In a later session, we hear directly from two programmers. One stands bolt upright as he reads the PowerPoint slides. The belt on his regulation khaki chinos is just a little too high and tight. The other, with long blond hair, wears a short-sleeve check shirt, jeans and sneakers. I’m told he dressed up for the occasion. Normally he’d be in surf shirt and flip-flops.
One evening over an acceptable Sonoma Country cabernet sauvignon — yes, yes, on Microsoft’s tab, they were keen to make a good impression — I chat with a mid-ranking officer in this infosec army. He’s a neatly-bearded software engineer in his mid-30s. His job is writing policies for how the thousands of programmers organise their work to ensure it’s as secure as possible.
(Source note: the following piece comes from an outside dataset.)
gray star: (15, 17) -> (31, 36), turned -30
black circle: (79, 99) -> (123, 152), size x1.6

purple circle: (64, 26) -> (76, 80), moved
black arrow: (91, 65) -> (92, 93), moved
His job title is “Senior Security Program Manager” — that’s different from “Lead Security Program Manager” or “Principal Security Program Manager” or, presumably, plain old “Security Program Manager”.
He explains how he used to be a senior security researcher for a small software company that was bought out by Hewlett-Packard. He left because he didn’t want to be past of a big corporation. So, um, why become one of Microsoft’s 93,000 employees?
“It’s good to know that what you do makes a difference, that policies I create will improve the work of fifty thousand people,” he said. “And having forty billion dollars in the bank is kinda nice.”
Stilgherrian travelled to Redmond, Washington, as a guest of Microsoft.